Bu elbette çok kestirme bir açıklama. Bu tür çiftçiliğin birçok bileşeni vardır ve bu teknikleri doğru şekilde uygulamak için kapsamlı ve nitelikli bir planlama gerekir. Ama bu teknikler farklı kıtalarda denenmiştir, sonuçta üretken, sağlıklı, iyileşmiş araziler ve bu alanda yaşayan insanlar için yeterli ve ahlaki bir yaşam tarzı elde edilmiştir.
Alan Savory Zimbabve’li bir biyolog, çiftçi, asker, sürgün, çevreci ve ‘Bütüncül Yönetim’ kavramının başlatıcısıdır. Bütüncül Yönetim (BY), Zimbabve’de giderek yayılan çölleşmeye bir yanıt olarak ortaya çıktı, şimdi artık tüm dünyada başlıca ‘İyileştirici Tarım’ tekniği olarak kabul gördü. BY, biyo-taklitçiliği ve yukarıda bahsedilen kavramları bazı çok iyi geliştirilmiş karar-verme çerçeveleri ile birlikte kullanarak, permakültürdekine benzer şekilde, uzun vadeli düşünme tarzı ve kapsamlı planlamaya dayalı akılcı eylemi savunmaktadır.
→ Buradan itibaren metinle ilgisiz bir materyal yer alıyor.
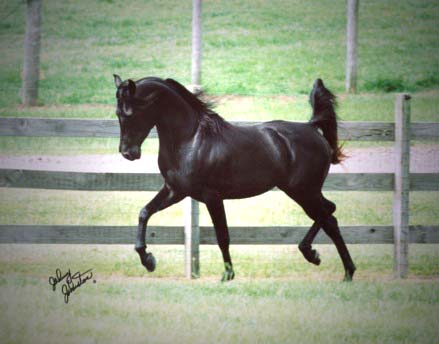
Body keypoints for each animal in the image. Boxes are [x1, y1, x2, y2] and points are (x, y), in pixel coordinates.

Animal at [113, 74, 358, 280]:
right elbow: (144, 212)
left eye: (130, 113)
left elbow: (222, 236)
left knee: (329, 218)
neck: (190, 140)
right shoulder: (176, 191)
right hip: (304, 191)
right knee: (330, 214)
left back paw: (333, 265)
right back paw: (328, 262)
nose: (128, 153)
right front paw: (148, 260)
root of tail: (311, 127)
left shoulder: (212, 197)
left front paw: (227, 275)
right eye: (117, 114)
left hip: (304, 191)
BY sıklıkla ‘çiftlik tasarımı’ veya ‘hücresel otlatma’ olarak adlandırılır ve bunları kesinlikle içerir; genellikle başındaki geniş şapkalarla çiftliklerinin geleceği için iyi kararlar veren insanlarla özdeşleştirilir. Fakat BY’in bence esas gücü -otlama planına veya çiftlik tasarımına uygulanabilen ve genellikle de büyük etki yaratabilen- “bütüncül” karar verme yaklaşımıdır. Öte yandan, bu karar verme yaklaşımı, bir sosyal girişim kurarken de ya da (geniş şapkalılarla tamamen alakasız bir şekilde) bir dönüm noktasına gelmiş bir aile için bir yol haritası yapılırken de geçerli ve yararlı olacaktır. Hep olduğu gibi, mesele içinde yaşadığımız bu karmaşık gerçekliği ve içinde birlikte var olduğumuz ekosistemleri nasıl görebildiğinizle ilgilidir.